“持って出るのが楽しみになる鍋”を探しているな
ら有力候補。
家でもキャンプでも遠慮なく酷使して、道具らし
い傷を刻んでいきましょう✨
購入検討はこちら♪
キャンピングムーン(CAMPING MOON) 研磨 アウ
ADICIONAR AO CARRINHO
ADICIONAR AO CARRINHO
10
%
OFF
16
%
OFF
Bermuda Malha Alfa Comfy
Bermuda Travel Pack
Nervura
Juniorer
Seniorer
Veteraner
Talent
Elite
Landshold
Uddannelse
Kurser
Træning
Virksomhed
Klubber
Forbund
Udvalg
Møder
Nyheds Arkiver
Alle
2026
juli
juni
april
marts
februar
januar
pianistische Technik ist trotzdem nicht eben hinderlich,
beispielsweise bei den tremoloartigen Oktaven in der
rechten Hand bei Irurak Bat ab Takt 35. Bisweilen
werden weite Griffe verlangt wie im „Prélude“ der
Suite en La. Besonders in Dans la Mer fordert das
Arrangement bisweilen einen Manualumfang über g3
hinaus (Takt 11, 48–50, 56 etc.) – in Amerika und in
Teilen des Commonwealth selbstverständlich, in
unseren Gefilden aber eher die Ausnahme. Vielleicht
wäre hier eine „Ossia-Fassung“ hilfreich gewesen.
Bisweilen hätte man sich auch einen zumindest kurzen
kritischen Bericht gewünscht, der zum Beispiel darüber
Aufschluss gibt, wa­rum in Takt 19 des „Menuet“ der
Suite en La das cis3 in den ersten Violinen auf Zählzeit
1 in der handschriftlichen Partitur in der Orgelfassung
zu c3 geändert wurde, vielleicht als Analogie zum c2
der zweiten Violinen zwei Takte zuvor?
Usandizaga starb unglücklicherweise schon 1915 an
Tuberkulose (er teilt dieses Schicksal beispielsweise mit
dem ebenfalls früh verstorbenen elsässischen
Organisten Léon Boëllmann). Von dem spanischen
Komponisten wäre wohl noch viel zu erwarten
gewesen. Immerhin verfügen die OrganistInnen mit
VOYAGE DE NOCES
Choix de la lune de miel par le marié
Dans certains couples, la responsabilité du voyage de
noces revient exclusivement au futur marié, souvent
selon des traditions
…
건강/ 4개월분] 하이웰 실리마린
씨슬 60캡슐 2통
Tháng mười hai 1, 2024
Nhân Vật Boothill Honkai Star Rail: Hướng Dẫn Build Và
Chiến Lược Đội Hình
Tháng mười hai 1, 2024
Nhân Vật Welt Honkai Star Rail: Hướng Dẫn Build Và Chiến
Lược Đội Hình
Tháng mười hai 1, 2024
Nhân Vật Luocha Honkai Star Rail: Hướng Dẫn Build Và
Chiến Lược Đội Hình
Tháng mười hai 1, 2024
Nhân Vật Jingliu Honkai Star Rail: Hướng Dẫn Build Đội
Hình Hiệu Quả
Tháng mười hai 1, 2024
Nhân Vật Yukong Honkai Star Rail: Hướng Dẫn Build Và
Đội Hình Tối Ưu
____
Reproduce every line of the records above word for word, keeping each line as it appears.

“持って出るのが楽しみになる鍋”を探しているな
ら有力候補。
家でもキャンプでも遠慮なく酷使して、道具らし
い傷を刻んでいきましょう✨
購入検討はこちら♪
キャンピングムーン(CAMPING MOON) 研磨 アウ
ADICIONAR AO CARRINHO
ADICIONAR AO CARRINHO
10
%
OFF
16
%
OFF
Bermuda Malha Alfa Comfy
Bermuda Travel Pack
Nervura
Juniorer
Seniorer
Veteraner
Talent
Elite
Landshold
Uddannelse
Kurser
Træning
Virksomhed
Klubber
Forbund
Udvalg
Møder
Nyheds Arkiver
Alle
2026
juli
juni
april
marts
februar
januar
pianistische Technik ist trotzdem nicht eben hinderlich,
beispielsweise bei den tremoloartigen Oktaven in der
rechten Hand bei Irurak Bat ab Takt 35. Bisweilen
werden weite Griffe verlangt wie im „Prélude“ der
Suite en La. Besonders in Dans la Mer fordert das
Arrangement bisweilen einen Manualumfang über g3
hinaus (Takt 11, 48–50, 56 etc.) – in Amerika und in
Teilen des Commonwealth selbstverständlich, in
unseren Gefilden aber eher die Ausnahme. Vielleicht
wäre hier eine „Ossia-Fassung“ hilfreich gewesen.
Bisweilen hätte man sich auch einen zumindest kurzen
kritischen Bericht gewünscht, der zum Beispiel darüber
Aufschluss gibt, wa­rum in Takt 19 des „Menuet“ der
Suite en La das cis3 in den ersten Violinen auf Zählzeit
1 in der handschriftlichen Partitur in der Orgelfassung
zu c3 geändert wurde, vielleicht als Analogie zum c2
der zweiten Violinen zwei Takte zuvor?
Usandizaga starb unglücklicherweise schon 1915 an
Tuberkulose (er teilt dieses Schicksal beispielsweise mit
dem ebenfalls früh verstorbenen elsässischen
Organisten Léon Boëllmann). Von dem spanischen
Komponisten wäre wohl noch viel zu erwarten
gewesen. Immerhin verfügen die OrganistInnen mit
VOYAGE DE NOCES
Choix de la lune de miel par le marié
Dans certains couples, la responsabilité du voyage de
noces revient exclusivement au futur marié, souvent
selon des traditions
…
건강/ 4개월분] 하이웰 실리마린
씨슬 60캡슐 2통
Tháng mười hai 1, 2024
Nhân Vật Boothill Honkai Star Rail: Hướng Dẫn Build Và
Chiến Lược Đội Hình
Tháng mười hai 1, 2024
Nhân Vật Welt Honkai Star Rail: Hướng Dẫn Build Và Chiến
Lược Đội Hình
Tháng mười hai 1, 2024
Nhân Vật Luocha Honkai Star Rail: Hướng Dẫn Build Và
Chiến Lược Đội Hình
Tháng mười hai 1, 2024
Nhân Vật Jingliu Honkai Star Rail: Hướng Dẫn Build Đội
Hình Hiệu Quả
Tháng mười hai 1, 2024
Nhân Vật Yukong Honkai Star Rail: Hướng Dẫn Build Và
Đội Hình Tối Ưu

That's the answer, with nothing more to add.